Please copy out the entire passage about returning to work after a leave, word for word.

QUOTED PASSAGE:
Content starts

Over a year ago I wrote about how I was going to invest in myself and not get caught up in allowing work to take over the majority of my life again. I am here to say that with all best intentions… that did not happen.
The first thirty days. I had planned to bring a diverse set of activities and interests back into my life along with work, but deadlines and expectations brought me back into my driven and perfectionist mind. There I was back to Volleyball and work. Did I work less hours than before my leave? Yes, but I filled them with what seemed like the only available thing with covid still in play… volleyball. I love my volleyball, it saved me from certain mental demise at that time, but there is so much more out there.
There I was… back to work from my leave and going into the last session of my defining leadership class. The exercise given to us was… If you were to die tomorrow, what would your obituary say? Want to talk about hitting hard and fast for someone who just over a month earlier almost may not have been on this planet! The instructors knew what had happened, and they told me I didn’t have to participate, but I don’t back down from my obligations.

Content ends

DATA TO EXAMINE:
Content starts

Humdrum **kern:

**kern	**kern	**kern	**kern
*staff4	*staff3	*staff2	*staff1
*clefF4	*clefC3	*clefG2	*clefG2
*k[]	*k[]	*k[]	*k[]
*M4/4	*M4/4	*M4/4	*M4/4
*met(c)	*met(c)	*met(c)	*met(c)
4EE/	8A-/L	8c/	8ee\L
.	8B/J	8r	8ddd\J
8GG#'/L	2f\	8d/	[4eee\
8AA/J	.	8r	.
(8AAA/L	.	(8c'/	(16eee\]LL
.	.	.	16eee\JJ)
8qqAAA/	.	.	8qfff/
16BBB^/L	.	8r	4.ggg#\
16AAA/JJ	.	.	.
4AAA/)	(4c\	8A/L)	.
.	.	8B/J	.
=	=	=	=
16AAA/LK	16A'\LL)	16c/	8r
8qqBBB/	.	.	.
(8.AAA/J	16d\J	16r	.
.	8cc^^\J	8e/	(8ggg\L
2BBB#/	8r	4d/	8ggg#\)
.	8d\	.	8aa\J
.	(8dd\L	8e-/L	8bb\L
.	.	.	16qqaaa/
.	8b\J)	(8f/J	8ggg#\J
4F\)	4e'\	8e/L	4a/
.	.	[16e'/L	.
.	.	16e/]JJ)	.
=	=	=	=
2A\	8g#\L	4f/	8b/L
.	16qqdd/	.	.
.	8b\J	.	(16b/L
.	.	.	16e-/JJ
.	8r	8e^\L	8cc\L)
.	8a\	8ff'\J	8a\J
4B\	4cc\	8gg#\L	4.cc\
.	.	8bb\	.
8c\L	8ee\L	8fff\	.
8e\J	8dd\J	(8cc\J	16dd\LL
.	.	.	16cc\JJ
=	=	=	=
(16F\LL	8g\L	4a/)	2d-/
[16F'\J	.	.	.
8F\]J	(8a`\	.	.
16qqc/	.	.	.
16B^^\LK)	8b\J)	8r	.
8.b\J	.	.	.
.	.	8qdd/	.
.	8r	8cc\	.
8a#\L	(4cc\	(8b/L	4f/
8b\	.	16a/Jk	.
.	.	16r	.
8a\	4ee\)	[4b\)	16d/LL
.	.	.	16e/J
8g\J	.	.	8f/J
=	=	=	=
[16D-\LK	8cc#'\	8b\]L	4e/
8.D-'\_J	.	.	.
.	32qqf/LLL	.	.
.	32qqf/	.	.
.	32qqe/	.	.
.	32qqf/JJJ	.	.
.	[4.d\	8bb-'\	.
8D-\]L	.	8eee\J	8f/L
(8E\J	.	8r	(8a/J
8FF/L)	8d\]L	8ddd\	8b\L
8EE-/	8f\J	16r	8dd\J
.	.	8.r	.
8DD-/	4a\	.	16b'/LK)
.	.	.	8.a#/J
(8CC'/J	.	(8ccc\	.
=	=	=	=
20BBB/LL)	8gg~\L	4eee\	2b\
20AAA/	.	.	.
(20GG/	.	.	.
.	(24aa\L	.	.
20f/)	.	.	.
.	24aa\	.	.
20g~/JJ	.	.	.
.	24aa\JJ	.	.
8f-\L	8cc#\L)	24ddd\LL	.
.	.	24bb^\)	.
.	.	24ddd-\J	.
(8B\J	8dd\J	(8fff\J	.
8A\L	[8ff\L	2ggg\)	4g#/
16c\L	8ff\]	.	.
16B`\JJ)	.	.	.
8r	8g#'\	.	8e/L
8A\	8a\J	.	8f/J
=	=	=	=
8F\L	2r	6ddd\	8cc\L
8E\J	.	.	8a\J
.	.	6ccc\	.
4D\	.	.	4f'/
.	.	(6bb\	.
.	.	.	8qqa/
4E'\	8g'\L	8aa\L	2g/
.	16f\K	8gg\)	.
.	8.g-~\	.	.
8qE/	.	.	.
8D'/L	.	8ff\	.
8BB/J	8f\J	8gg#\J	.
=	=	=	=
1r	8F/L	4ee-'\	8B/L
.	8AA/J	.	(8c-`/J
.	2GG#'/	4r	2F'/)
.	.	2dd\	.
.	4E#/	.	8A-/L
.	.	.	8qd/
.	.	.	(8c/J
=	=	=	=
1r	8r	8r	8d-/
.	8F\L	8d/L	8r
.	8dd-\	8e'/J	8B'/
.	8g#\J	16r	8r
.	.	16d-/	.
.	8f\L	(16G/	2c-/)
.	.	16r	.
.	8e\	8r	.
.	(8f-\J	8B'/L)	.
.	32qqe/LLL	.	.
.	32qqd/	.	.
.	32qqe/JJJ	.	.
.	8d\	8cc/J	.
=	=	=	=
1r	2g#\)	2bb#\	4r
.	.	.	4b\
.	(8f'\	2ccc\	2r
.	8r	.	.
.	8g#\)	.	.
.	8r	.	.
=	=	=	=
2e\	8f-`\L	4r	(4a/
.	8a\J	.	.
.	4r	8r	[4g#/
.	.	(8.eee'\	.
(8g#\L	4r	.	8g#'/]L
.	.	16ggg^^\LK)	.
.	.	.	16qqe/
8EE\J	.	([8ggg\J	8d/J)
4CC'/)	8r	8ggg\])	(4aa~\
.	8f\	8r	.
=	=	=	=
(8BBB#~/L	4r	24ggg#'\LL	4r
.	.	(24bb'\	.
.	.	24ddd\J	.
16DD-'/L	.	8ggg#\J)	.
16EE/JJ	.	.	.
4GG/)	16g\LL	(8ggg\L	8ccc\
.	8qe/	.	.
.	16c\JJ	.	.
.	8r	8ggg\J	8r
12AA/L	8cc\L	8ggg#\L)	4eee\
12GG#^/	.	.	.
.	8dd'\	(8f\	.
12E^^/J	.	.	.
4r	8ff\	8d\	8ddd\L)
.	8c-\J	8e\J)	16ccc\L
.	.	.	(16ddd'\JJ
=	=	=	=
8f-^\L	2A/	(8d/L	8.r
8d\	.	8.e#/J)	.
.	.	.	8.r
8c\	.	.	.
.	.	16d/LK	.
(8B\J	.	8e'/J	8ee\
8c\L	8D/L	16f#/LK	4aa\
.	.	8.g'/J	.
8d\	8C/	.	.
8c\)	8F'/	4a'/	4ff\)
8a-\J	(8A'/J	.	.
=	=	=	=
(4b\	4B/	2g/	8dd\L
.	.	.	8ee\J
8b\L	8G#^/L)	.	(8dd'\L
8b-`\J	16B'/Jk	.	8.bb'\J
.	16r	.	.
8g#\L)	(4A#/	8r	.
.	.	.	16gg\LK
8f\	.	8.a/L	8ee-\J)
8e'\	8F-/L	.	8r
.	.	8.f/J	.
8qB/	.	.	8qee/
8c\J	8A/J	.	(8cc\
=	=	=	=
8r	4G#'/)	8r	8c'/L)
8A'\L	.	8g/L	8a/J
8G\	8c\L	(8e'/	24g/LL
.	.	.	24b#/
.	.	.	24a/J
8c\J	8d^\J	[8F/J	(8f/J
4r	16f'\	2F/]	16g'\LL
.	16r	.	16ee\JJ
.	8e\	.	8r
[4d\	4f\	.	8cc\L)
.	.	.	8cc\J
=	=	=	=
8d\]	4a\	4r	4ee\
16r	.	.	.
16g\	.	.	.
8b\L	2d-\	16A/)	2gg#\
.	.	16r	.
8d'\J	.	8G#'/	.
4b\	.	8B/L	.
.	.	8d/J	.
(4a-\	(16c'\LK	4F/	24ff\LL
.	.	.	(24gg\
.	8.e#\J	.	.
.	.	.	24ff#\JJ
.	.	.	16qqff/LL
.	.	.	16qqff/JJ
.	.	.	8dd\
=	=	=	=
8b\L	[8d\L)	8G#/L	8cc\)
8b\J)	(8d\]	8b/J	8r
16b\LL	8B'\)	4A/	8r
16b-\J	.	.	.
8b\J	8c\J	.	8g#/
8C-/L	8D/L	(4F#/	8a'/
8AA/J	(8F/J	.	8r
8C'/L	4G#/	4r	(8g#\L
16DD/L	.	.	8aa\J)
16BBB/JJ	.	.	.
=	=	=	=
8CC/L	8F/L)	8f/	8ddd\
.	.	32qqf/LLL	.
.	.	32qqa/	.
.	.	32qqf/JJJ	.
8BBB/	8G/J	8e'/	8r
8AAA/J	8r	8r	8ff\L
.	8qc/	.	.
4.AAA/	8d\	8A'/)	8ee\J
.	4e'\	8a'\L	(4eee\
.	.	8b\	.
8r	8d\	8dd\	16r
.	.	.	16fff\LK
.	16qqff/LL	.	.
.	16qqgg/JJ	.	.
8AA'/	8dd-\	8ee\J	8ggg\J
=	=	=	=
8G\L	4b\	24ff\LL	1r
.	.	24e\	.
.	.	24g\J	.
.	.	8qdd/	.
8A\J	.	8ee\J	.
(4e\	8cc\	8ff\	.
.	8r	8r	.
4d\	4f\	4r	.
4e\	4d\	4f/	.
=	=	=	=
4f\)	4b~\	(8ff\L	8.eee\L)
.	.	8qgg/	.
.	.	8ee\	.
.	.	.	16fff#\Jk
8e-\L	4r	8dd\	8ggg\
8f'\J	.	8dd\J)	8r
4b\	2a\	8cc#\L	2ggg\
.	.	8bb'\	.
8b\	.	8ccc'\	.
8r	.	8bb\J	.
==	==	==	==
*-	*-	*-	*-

Content ends

TASK OUTPUT:
Over a year ago I wrote about how I was going to invest in myself and not get caught up in allowing work to take over the majority of my life again. I am here to say that with all best intentions… that did not happen.
The first thirty days. I had planned to bring a diverse set of activities and interests back into my life along with work, but deadlines and expectations brought me back into my driven and perfectionist mind. There I was back to Volleyball and work. Did I work less hours than before my leave? Yes, but I filled them with what seemed like the only available thing with covid still in play… volleyball. I love my volleyball, it saved me from certain mental demise at that time, but there is so much more out there.
There I was… back to work from my leave and going into the last session of my defining leadership class. The exercise given to us was… If you were to die tomorrow, what would your obituary say? Want to talk about hitting hard and fast for someone who just over a month earlier almost may not have been on this planet! The instructors knew what had happened, and they told me I didn’t have to participate, but I don’t back down from my obligations.